The data:
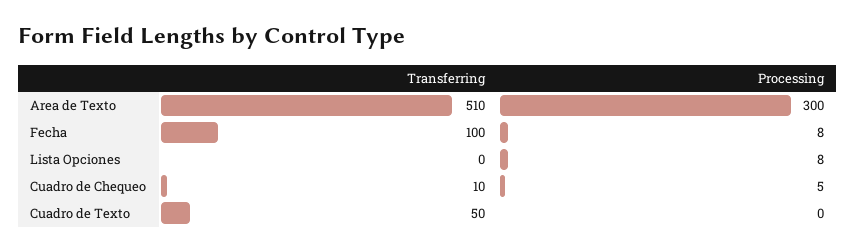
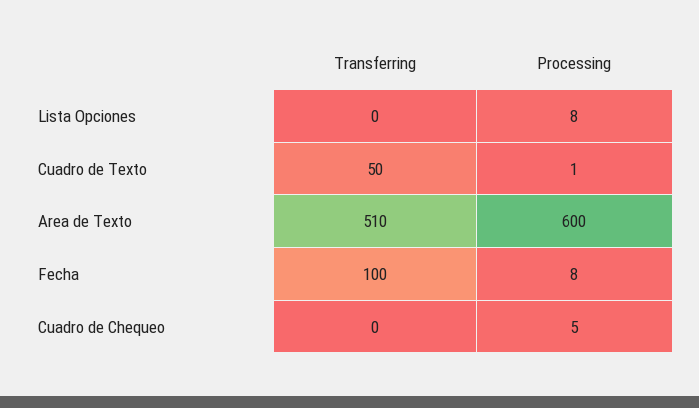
Processing, Area de Texto: 300 -> 600
Transferring, Cuadro de Chequeo: 10 -> 0
Processing, Cuadro de Texto: 0 -> 1

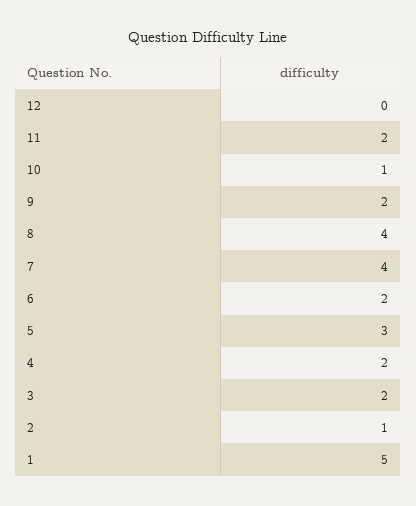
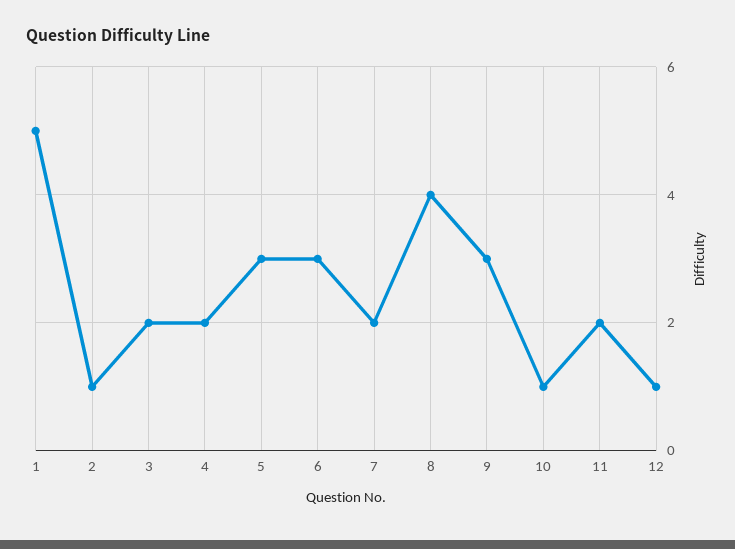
12: 0 -> 1
9: 2 -> 3
7: 4 -> 2
6: 2 -> 3

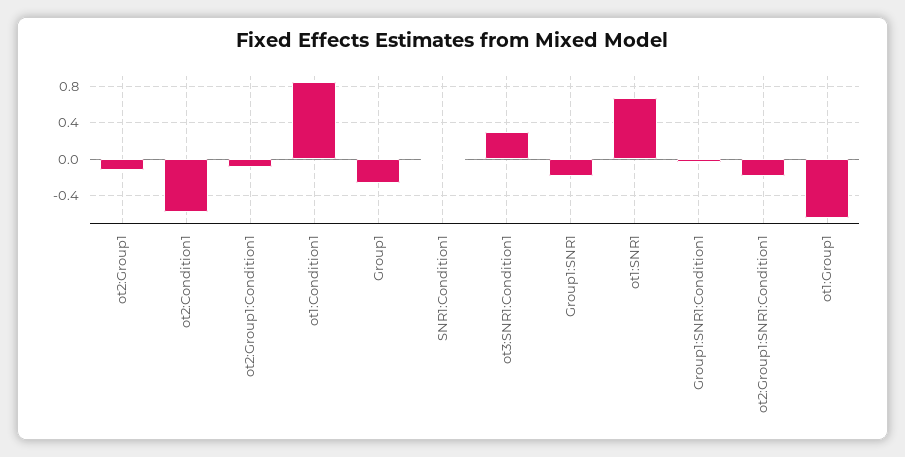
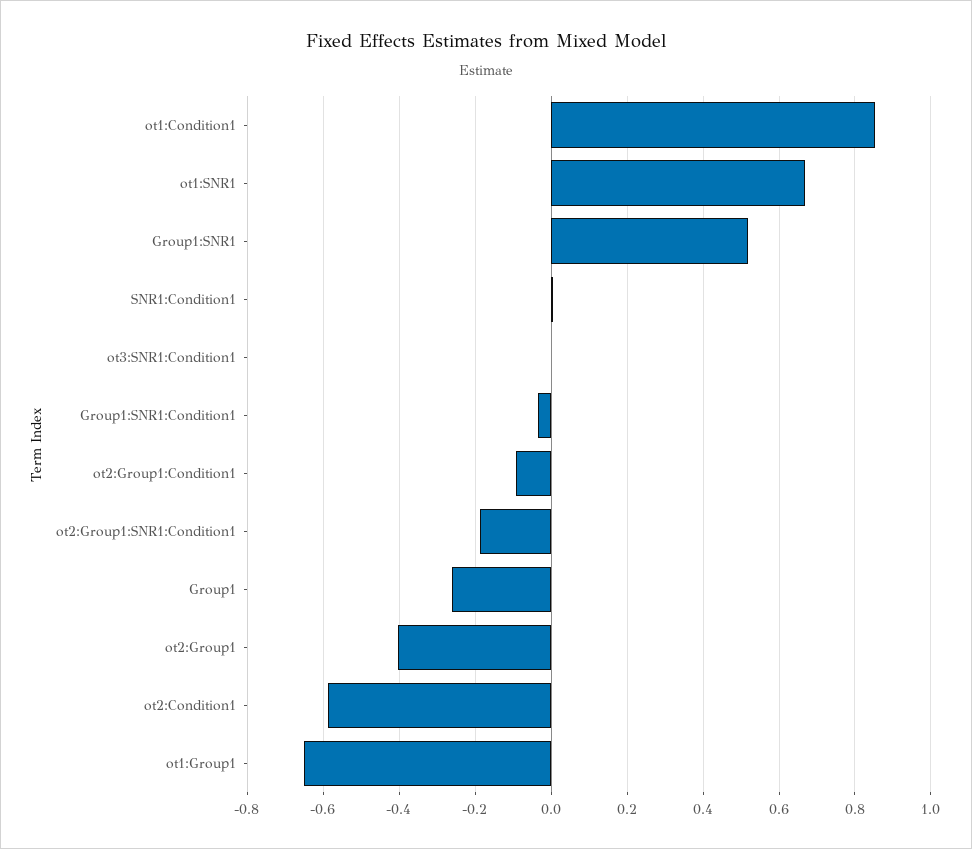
ot2:Group1: -0.1 -> -0.4
ot3:SNR1:Condition1: 0.3 -> 0
Group1:SNR1: -0.2 -> 0.52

Exercise directions:
Quote the records in full and exactly; skip any image.

Problem solution:
Processing, Area de Texto: 300 -> 600
Transferring, Cuadro de Chequeo: 10 -> 0
Processing, Cuadro de Texto: 0 -> 1

12: 0 -> 1
9: 2 -> 3
7: 4 -> 2
6: 2 -> 3

ot2:Group1: -0.1 -> -0.4
ot3:SNR1:Condition1: 0.3 -> 0
Group1:SNR1: -0.2 -> 0.52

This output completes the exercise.